• _Work item_: Report every line in the data below that contains the string "more", copying each such line unchanged.
____ Recorded data
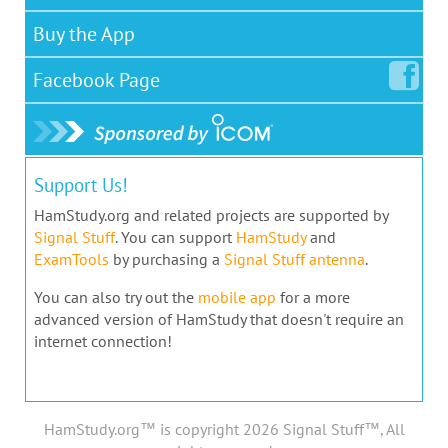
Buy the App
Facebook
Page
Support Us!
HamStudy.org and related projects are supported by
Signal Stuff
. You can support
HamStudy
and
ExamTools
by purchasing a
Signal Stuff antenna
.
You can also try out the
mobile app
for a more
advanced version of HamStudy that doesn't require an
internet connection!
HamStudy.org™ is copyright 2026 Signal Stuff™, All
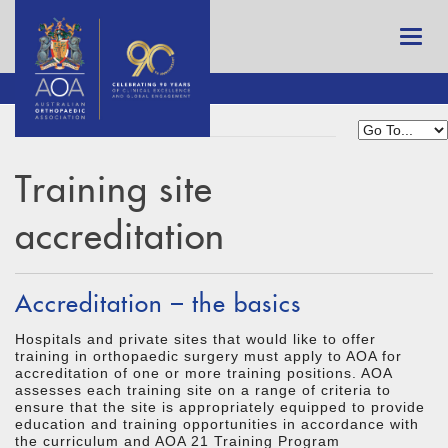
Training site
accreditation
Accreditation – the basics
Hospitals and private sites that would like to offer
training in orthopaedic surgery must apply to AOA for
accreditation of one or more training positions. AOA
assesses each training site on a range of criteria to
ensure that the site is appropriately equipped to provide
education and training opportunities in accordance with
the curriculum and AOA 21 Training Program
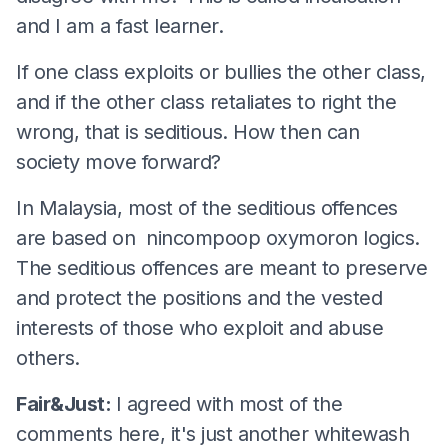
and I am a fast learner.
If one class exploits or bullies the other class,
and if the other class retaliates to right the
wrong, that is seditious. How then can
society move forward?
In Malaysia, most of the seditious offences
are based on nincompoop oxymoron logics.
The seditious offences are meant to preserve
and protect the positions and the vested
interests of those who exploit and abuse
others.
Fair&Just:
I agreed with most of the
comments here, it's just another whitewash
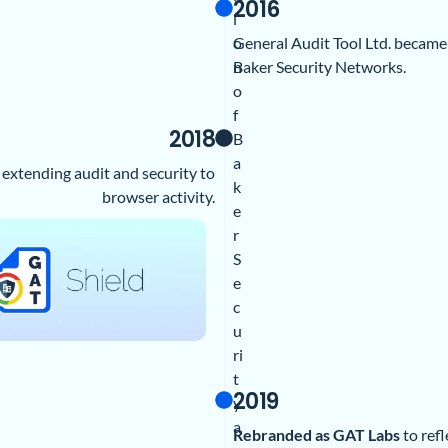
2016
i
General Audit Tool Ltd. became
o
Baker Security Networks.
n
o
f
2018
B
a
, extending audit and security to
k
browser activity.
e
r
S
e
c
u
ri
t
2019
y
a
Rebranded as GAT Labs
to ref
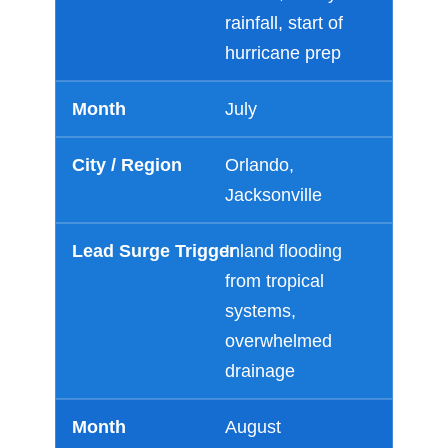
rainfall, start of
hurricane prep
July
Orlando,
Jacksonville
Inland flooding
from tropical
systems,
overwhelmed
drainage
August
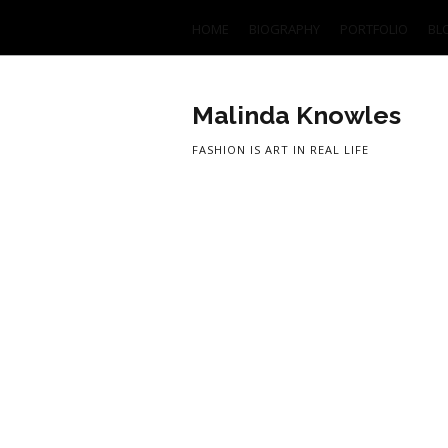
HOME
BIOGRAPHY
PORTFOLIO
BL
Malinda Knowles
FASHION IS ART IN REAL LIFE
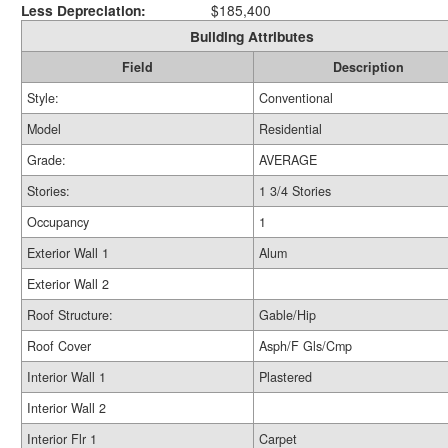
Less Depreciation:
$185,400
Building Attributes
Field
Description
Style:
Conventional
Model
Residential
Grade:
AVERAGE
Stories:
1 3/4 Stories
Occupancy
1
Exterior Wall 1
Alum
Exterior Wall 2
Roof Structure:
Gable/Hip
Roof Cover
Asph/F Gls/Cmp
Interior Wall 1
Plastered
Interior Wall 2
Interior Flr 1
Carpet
________
____ Recorded data
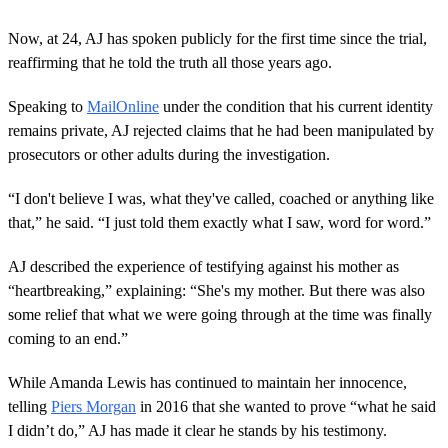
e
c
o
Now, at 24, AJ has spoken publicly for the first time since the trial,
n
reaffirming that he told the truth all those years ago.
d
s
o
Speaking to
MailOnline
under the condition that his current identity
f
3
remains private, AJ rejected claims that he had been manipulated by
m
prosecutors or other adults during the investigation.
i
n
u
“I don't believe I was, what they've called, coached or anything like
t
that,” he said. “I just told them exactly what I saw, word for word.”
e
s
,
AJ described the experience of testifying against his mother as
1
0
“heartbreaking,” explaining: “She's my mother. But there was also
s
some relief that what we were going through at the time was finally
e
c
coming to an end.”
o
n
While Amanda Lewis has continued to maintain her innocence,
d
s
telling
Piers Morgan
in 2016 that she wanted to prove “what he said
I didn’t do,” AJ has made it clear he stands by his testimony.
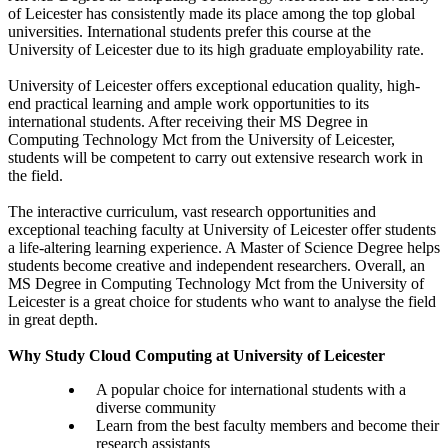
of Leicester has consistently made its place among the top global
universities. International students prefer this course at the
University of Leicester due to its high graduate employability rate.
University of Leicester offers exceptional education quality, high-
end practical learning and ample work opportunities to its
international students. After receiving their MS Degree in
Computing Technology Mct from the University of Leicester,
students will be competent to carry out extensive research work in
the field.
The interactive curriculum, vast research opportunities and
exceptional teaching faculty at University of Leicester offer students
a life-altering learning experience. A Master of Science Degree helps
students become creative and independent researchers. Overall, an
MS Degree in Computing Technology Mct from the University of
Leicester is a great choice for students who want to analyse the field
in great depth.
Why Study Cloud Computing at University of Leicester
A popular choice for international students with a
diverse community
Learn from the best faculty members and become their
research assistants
________
• _Result below_:
for a more
accreditation of one or more training positions. AOA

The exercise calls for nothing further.